I'm trying to teach myself some mad nes rom hacking skillz..   Grin  I understand how to edit chr graphics (with software or a hex editor).  Therefore, I understand how to edit the tiles that make up the title screen.  I'd like to learn how to change tiles for the title screen.  I'd like to know how to find the tile's "map" (right word?) for a title screen.

It seems that most title screens are stored as "backgrounds" and not sprites.  From my reading on NES stuff, does this mean that titlescreens are made up of 2x2 sprite squares?  ie, Do I have only 4 colors for 2x2 sprite squares?  I'd like to understand how I can change the background tiles and the colors also.

I've been playing with SMB1 and thought that it would be a good practice rom. Can someone explain how I can change the title screen in SMB1?  I'd like to get the short answer, but I'd love for someone to explain how I could have figured SMB1's title screen out without someone telling me "go to byte bla bla and change these".  I actually want to learn!  Smiley 

Thanks for anyone who can help!  I did try searching through documents on this site and the forum.  If this question has been asked before, I'd appreciate if you'd point me to it!!!  Smiley
Ryusui
Guest
« Reply #1 on: July 22, 2007, 09:45:10 pm »

You'll need some hardware-specific docs to help as well as a touch of ASM knowledge and an emulator with debugging functions (FCEUXD springs to mind), but here are the quick-kill steps to success.
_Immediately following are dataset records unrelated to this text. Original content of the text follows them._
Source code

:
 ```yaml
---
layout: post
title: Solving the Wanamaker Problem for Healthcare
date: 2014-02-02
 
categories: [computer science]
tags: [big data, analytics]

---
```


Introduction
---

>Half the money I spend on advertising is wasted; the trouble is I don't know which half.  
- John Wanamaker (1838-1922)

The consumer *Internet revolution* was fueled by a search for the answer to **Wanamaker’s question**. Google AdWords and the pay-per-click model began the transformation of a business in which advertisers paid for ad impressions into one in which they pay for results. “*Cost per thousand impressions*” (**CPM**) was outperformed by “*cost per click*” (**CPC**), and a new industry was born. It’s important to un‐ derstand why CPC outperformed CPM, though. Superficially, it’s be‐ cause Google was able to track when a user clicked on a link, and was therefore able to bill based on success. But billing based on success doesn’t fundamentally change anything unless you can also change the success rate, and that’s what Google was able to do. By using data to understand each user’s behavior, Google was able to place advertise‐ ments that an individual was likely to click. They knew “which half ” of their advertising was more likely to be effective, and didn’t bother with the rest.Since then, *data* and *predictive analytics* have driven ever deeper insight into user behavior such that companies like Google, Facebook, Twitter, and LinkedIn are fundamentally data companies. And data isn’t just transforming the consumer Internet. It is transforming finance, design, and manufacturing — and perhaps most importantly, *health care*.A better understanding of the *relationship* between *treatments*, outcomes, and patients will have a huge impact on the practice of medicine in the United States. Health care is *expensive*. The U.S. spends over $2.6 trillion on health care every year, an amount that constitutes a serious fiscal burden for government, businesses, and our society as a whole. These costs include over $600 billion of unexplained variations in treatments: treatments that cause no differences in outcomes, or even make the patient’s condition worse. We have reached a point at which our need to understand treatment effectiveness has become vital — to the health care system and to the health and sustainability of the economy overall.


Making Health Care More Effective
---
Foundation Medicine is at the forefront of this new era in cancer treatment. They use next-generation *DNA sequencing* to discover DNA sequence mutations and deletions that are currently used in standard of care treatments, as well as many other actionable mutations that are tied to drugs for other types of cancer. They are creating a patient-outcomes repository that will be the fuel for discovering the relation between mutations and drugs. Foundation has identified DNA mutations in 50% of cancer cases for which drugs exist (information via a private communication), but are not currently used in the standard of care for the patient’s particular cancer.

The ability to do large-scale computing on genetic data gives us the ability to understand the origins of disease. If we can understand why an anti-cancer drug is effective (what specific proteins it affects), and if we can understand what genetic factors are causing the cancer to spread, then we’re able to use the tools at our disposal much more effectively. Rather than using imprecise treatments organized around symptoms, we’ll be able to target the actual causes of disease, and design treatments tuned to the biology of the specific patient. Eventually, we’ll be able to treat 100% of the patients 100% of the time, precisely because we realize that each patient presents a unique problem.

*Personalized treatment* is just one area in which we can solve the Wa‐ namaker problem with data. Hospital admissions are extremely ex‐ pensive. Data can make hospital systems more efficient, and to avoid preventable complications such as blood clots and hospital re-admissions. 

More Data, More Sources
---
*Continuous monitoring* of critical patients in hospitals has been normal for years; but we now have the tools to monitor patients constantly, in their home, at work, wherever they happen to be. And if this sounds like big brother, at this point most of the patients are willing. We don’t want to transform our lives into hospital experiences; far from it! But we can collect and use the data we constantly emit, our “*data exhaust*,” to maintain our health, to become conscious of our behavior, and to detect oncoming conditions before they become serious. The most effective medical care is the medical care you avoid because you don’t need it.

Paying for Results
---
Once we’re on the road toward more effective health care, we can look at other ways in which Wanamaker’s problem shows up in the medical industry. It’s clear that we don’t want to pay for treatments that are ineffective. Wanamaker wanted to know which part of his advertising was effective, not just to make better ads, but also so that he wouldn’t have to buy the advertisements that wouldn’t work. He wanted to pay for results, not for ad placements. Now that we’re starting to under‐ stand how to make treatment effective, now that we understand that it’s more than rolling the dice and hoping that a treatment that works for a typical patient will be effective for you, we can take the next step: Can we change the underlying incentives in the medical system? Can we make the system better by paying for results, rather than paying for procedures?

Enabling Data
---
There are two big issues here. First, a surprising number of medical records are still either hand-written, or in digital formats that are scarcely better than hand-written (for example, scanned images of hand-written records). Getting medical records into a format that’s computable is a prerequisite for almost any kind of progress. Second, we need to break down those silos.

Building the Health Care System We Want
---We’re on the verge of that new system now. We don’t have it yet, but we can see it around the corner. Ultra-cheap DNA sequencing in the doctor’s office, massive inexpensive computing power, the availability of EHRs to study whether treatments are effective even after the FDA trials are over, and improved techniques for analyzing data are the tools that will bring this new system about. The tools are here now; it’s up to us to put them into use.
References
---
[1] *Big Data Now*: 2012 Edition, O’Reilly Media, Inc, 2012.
1. Figure out where the tilemap is located in VRAM.

2. Set a write breakpoint to the first byte of that memory location.

3. Run the game till execution breaks. The instruction the game will break on should be either LD-something or STR-something; this is a LoaD (or SToRe) instruction and will save a byte stored in a register to memory (in this case, it should be the VRAM address). Look above it for another LD instruction: with a little intuition, you should be able to figure out which instruction loads the byte from the ROM that is written to VRAM.

4. Set an execution breakpoint to the load instruction. Next time the game breaks, you will have in your hands the address of the second byte of the game's tilemap. With a bit of conversion, you will know where to look for the tilemap in the ROM.

The tilemap data should consist of two parts: the tile data and the palette data (though on B/W games like those for the original Game Boy, there will only be tile data). How they are mixed together (if at all) will depend entirely on the platform and the title, but you should be able to figure it out easily enough. Once you can identify the palette information, you can proceed in one of two ways.

1. The Easy Way: Change the palette of the tiles to the existing palette you wish to use. The upside of this is, of course, that as long as you can somehow view the palettes used by the game, you will be able to change the color scheme of the tiles to anything you wish to use. The downside is that if the colors you wish to use are not included in any of the game's palettes, you're out of luck unless you do things...

2. The Hard Way: Change the actual palette data. This will require a bit more ASM skulduggery, but if you can find where the actual palette colors are stored in VRAM, you can work back from that using the above method for locating the tilemap to figure out where the palette data is stored in the ROM. After that...you can change any of the game's colors. Make all the Goombas bright green, turn Buzzy Beetles fuchsia, give Lakitu his very own Kinto'un (i.e. change his cloud to gold), move the Mushroom Kingdom to Gallifrey or Vulcan with a vivid orange sky...the possibilities are only as limited as your imagination. Then we have the downside: unintentional color changes. There's only so much space for palettes in memory, and some objects may use the same colors as other objects: if your plans for palette mastery begin and end with the game's title screen, you may inadvertently wind up changing much more than you bargained for.

I hope this helps. These techniques should serve you well with any game on almost any platform.